• _Data block_:
"""

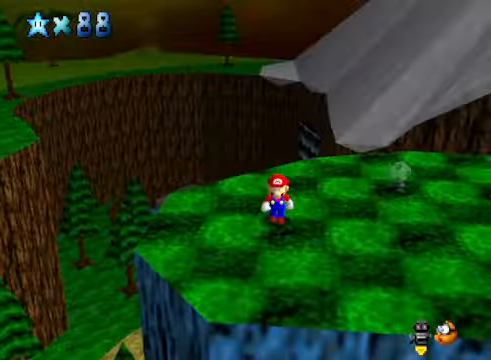
{"buttons": [], "left_stick": "down", "right_stick": "right", "events": [[34, "right_stick", "right"], [234, "right_stick", "center"], [400, "right_stick", "right"]]}
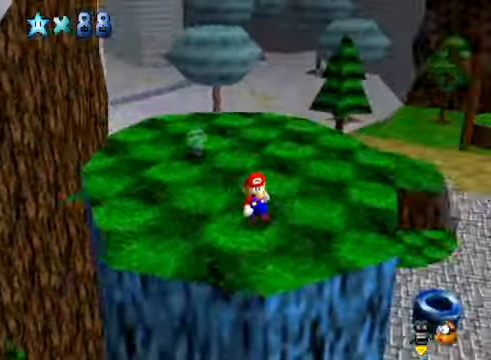
{"buttons": [], "left_stick": "up", "right_stick": "center", "events": [[66, "left_stick", "center"], [66, "right_stick", "center"], [200, "left_stick", "up-right"], [267, "right_stick", "right"], [400, "right_stick", "center"], [501, "left_stick", "up"]]}
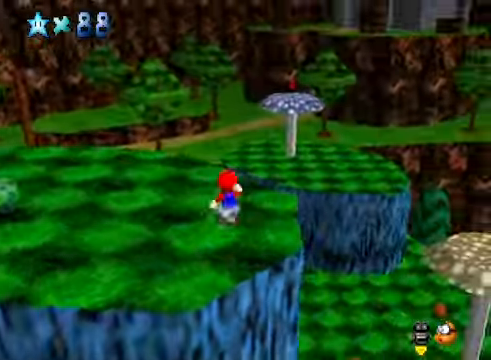
{"buttons": [], "left_stick": "up-left", "right_stick": "center", "events": [[66, "right_stick", "right"], [100, "left_stick", "up-left"], [233, "right_stick", "center"]]}
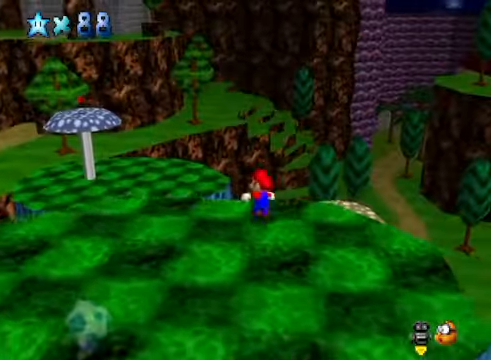
{"buttons": [], "left_stick": "up", "right_stick": "center", "events": [[33, "left_stick", "up"], [133, "A", "down"], [267, "A", "up"], [267, "R1", "down"], [334, "R1", "up"]]}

"""

• _Task instructions_:
Without any pictures, print the whole listing again exactly as it stands.

• _Response_:
{"buttons": [], "left_stick": "down", "right_stick": "right", "events": [[34, "right_stick", "right"], [234, "right_stick", "center"], [400, "right_stick", "right"]]}
{"buttons": [], "left_stick": "up", "right_stick": "center", "events": [[66, "left_stick", "center"], [66, "right_stick", "center"], [200, "left_stick", "up-right"], [267, "right_stick", "right"], [400, "right_stick", "center"], [501, "left_stick", "up"]]}
{"buttons": [], "left_stick": "up-left", "right_stick": "center", "events": [[66, "right_stick", "right"], [100, "left_stick", "up-left"], [233, "right_stick", "center"]]}
{"buttons": [], "left_stick": "up", "right_stick": "center", "events": [[33, "left_stick", "up"], [133, "A", "down"], [267, "A", "up"], [267, "R1", "down"], [334, "R1", "up"]]}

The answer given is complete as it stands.